I need to be careful with moments like these because these are movies and movie fathers seem to always know what to say. All too often, I never found the words I needed to say as a father. But moments like these make me wish that next time, I will know what to say, too.



The staircase shootout, The Untouchables

I tried real hard not to watch Brian de Palma’s The Untouchables the other night, and I failed once again. It is 95% hooey—Sean Connery is no more convincing as an Irish cop than The Simpsons’ Groundskeeper Willie, and the two most action-packed scenes, the shootout along the Canadian border and the second, far more graphic gun battle in Chicago’s Union Station—never happened.

Thank goodness.

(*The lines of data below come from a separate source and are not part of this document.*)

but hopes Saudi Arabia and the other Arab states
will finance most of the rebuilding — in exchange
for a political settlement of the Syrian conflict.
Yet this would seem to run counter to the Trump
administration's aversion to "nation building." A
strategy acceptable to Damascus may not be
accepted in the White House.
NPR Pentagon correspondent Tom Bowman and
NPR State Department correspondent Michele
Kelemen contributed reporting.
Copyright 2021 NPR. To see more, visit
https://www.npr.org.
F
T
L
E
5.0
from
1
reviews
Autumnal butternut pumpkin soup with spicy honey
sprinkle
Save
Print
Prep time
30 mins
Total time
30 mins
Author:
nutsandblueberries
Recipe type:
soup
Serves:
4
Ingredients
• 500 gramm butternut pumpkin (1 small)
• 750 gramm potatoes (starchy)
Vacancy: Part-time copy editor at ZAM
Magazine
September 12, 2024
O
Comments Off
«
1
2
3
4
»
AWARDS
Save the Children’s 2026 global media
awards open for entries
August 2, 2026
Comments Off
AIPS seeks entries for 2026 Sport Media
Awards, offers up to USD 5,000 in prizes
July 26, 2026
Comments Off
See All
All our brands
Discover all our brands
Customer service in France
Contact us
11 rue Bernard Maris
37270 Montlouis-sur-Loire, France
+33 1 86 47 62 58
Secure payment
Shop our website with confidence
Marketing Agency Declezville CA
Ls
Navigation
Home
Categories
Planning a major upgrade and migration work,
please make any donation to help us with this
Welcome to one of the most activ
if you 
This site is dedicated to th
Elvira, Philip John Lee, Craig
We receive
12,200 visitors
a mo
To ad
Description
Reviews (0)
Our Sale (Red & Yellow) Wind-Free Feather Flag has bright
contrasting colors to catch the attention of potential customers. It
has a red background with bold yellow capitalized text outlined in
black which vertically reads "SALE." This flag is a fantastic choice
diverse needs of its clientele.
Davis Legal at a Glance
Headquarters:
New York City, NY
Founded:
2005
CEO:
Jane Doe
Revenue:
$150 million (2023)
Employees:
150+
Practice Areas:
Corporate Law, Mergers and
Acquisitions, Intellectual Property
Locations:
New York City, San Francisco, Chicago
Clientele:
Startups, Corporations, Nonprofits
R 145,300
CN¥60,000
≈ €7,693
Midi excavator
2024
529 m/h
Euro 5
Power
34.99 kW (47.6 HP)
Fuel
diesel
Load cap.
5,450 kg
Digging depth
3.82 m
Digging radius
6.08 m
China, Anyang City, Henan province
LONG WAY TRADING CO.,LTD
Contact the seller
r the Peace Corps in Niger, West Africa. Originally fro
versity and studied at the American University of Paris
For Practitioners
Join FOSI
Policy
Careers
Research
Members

Those poor sailors.

The real Union Station shootout was in Kansas City’s Union Station between police and allies of Pretty Boy Floyd in June 1933. You can still see the marks left by bullets just as you can in the Louisiana State Capitol, where Huey Long was shot, or in Dublin’s neoclassic General Post Office, the site for the failed 1916 Easter Rising.

But The Untouchables’ cast is still compelling, despite Kevin Costner and the not-very-Irish Connery, whom I miss. Costner’s accent—is it San Fernando Valley? Maybe Topanga? Glendale?—is no more convincing and it grates even more in Dances with Wolves. I forgive Costner only because of Bull Durham.

Meanwhile, Charles Martin Smith’s nerdy IRS accountant is charming. His killing is horrific and heart- breaking. But to my mind, it’s Andy Garcia’s police recruit who almost steals the show.

The reason I keep going back to this film, though, is that Union Station scene. It is brilliant (it was parodied in one of the Naked Guns, which is high praise) and it’s homage, of course, to Sergei Eisenstein’s Odessa Steps scene, from The Battleship Potemkin (1925), set during the 1905 Russian Revolution, when Tsarist troops open fire on protestors. Here’s an excerpt:

I guess it’s pretty safe to say that Eisenstein was a pioneer. But dePalma’s staircase, with the blood now in color, is incredible, too:

And, if the scriptwriters and dePalma played fast and loose with history, they used history to get into our heads in a way I wasn’t aware of until the last time I watched the film. Below are two images: the baby in the carriage and the Lindbergh baby, Charles A. Lindbergh Jr., murdered in 1932. I don’t think this was an accident. The Ness in Costner’s Wheatie-box portrayal was a cop, after all, but he helped the inept woman with her baby carriage, the trigger for the staircase scene, because being a father was just as important to him.